Monday, April 30, 2007

Iraq worse than Vietnam?

How about these assessments of the Iraq war from some individuals more qualified than the Pilgrim to pass judgment?
President Bush recently said that "there's a lot of differences" between the current war in Iraq and the Vietnam War.

As fighting in Iraq enters its fifth year, an increasing number of experts in foreign policy and national strategy are arguing that the biggest difference may be that the Iraq war will inflict greater damage to U.S. interests than Vietnam did.

"In terms of the consequences of failure, the stakes are much bigger than Vietnam," said former defense secretary William S. Cohen. "The geopolitical consequences are . . . potentially global in scope."

"It makes Vietnam look like a cakewalk," said retired Air Force Gen. Charles F. Wald, a veteran of the Vietnam War.

Iraq is worse than Vietnam "in so many ways," agreed Andrew F. Krepinevich Jr., a retired Army officer and author of one of the most respected studies of the U.S. military's failure in Vietnam. "We knew what we were getting into in Vietnam. We didn't here."

Gary Solis, who fought as a Marine in Vietnam and more recently taught the law of war at the U.S. Military Academy at West Point, said he is hearing more such discussions. "Most of my military acquaintances agree that the issues in our departure from Vietnam will pale beside those that will be presented by an Iraq withdrawal," Solis said.

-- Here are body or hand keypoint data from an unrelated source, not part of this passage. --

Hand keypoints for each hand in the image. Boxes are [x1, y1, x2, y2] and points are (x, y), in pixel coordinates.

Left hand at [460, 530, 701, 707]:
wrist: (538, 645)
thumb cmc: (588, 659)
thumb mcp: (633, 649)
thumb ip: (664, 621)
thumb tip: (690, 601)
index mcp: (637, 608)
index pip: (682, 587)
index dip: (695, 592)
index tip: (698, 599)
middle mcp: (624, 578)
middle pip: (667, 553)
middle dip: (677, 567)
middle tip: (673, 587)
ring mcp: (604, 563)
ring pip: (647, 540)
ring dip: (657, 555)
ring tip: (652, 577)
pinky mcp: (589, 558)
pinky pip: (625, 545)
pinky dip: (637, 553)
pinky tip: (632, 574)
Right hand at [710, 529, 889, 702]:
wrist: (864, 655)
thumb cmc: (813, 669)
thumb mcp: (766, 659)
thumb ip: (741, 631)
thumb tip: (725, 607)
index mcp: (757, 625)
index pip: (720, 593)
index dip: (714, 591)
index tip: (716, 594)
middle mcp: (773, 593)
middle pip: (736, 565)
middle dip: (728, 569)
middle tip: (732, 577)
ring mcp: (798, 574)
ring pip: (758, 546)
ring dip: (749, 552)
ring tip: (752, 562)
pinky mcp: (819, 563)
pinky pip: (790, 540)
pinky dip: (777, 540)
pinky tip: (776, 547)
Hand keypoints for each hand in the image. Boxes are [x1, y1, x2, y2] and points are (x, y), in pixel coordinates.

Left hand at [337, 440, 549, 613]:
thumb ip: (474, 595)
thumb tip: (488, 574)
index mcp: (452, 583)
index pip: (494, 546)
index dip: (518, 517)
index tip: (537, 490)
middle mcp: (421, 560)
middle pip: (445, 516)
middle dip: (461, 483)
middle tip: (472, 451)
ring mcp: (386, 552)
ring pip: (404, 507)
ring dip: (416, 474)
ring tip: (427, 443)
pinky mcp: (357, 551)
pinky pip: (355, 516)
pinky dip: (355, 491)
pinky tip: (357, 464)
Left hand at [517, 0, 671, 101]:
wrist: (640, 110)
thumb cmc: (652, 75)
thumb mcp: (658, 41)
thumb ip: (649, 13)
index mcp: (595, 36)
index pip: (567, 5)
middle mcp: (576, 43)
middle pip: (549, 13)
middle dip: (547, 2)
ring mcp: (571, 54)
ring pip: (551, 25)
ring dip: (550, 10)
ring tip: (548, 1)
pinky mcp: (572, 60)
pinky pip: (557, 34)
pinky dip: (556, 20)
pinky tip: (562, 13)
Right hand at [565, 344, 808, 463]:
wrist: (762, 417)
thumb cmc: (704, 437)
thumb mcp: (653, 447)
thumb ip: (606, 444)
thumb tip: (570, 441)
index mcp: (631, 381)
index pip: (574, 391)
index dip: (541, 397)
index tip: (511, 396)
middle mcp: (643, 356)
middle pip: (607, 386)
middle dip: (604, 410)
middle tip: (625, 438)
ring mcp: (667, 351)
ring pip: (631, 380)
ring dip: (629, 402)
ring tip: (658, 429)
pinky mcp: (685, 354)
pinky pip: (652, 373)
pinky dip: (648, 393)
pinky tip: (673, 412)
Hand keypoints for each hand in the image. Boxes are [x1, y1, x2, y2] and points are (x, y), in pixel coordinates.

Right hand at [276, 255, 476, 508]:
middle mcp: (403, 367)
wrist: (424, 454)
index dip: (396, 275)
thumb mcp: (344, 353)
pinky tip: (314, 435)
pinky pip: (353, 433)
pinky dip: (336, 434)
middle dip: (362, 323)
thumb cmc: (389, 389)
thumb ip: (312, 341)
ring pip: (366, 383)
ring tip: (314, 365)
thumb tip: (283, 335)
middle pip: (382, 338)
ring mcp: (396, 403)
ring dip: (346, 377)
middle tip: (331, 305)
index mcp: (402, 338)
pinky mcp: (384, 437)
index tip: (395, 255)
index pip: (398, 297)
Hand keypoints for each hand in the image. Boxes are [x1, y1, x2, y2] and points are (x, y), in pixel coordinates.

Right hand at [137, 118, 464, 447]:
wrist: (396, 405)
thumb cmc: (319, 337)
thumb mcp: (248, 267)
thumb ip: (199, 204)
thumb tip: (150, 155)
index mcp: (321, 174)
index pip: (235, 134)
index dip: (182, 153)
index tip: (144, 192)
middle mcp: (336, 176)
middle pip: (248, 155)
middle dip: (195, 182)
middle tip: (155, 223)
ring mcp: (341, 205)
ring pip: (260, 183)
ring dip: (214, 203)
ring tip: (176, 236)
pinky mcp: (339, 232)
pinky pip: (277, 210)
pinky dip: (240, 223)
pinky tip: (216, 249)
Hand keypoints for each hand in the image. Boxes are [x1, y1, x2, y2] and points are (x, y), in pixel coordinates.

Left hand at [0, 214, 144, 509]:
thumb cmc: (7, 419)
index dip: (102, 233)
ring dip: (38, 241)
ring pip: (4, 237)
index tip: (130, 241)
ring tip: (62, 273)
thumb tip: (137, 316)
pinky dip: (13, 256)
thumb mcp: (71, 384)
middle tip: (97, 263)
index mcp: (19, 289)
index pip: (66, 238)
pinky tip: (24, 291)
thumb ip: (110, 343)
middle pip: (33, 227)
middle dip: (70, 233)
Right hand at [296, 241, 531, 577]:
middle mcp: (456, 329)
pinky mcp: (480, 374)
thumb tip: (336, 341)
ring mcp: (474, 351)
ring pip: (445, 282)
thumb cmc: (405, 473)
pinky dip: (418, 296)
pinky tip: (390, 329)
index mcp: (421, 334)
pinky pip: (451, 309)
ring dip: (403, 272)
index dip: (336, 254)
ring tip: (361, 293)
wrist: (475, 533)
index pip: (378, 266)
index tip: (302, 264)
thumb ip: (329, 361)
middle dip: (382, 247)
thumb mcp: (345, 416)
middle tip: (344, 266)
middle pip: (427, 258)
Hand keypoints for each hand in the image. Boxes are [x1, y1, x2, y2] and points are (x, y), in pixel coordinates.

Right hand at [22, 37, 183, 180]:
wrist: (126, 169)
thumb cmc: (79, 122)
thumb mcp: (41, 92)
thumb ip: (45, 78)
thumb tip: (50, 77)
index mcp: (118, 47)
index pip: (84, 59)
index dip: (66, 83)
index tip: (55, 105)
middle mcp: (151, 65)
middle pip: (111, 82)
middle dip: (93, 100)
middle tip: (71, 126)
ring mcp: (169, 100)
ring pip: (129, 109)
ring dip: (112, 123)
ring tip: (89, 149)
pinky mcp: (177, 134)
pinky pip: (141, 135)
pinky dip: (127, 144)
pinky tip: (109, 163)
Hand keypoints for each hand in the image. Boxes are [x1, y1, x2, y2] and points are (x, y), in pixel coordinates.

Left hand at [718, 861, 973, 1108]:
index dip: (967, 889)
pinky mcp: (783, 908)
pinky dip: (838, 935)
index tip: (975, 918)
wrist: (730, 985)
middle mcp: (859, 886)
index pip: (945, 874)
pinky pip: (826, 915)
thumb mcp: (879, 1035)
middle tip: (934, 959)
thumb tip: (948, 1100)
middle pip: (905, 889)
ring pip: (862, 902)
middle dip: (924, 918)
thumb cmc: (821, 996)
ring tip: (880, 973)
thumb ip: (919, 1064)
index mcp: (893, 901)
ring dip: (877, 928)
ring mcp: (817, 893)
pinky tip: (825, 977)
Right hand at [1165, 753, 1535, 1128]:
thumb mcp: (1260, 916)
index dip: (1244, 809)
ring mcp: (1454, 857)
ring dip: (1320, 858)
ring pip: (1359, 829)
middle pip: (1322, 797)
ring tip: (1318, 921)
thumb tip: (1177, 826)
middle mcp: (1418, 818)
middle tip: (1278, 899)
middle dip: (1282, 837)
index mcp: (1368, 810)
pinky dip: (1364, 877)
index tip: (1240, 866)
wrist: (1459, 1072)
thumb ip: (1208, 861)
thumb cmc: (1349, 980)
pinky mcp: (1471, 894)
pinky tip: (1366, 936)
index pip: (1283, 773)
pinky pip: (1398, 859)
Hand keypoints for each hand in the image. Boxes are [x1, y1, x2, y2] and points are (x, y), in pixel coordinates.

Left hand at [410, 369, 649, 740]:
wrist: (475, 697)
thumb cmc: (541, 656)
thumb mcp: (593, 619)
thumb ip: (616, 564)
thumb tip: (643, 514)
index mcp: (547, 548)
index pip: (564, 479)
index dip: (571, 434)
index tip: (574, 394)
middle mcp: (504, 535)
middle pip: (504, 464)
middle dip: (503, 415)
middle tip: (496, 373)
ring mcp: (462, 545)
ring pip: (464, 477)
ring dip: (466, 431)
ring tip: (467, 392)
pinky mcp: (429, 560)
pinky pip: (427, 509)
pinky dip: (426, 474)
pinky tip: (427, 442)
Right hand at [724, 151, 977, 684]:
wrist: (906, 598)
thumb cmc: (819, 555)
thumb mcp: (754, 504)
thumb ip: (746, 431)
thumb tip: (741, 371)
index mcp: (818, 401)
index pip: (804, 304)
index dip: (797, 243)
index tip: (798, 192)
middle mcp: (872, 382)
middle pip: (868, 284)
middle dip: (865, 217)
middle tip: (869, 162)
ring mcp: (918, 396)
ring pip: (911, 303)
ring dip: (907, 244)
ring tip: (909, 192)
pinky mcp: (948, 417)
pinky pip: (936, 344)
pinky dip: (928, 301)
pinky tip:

In addition, some experts say that the ethical burden of the Iraq war is heavier for Americans. "Vietnam had an ongoing civil war when the U.S. intervened, while Iraq's civil war did not begin until after the U.S. intervention," said a State Department official who served in Iraq and is not authorized to speak to the media. "This makes it much harder -- morally -- for us to extricate ourselves, at least from where I sit."
It has long been my contention that the Iraq war has hurt US interests and made us less- not more- safe.  President Bush has placed the US in a situation that has no good solution.  Someday I expect my history classes will learn about him in the same way they look at Johnson and McNamara in regards to the Vietnam war- as leaders who failed spectacularly and left their nation with problems from which it would take years to recover.